Extracted page text data
————————

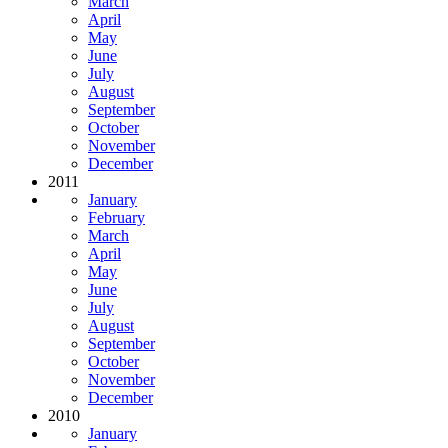
March
April
May
June
July
August
September
October
November
December
2011
January
February
March
April
May
June
July
August
September
October
November
December
2010
January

————————

* THE TASK: A verbatim copy of every record is to be produced, and pictures are to be excluded from it.

* EXERCISE RESPONSE:
March
April
May
June
July
August
September
October
November
December
2011
January
February
March
April
May
June
July
August
September
October
November
December
2010
January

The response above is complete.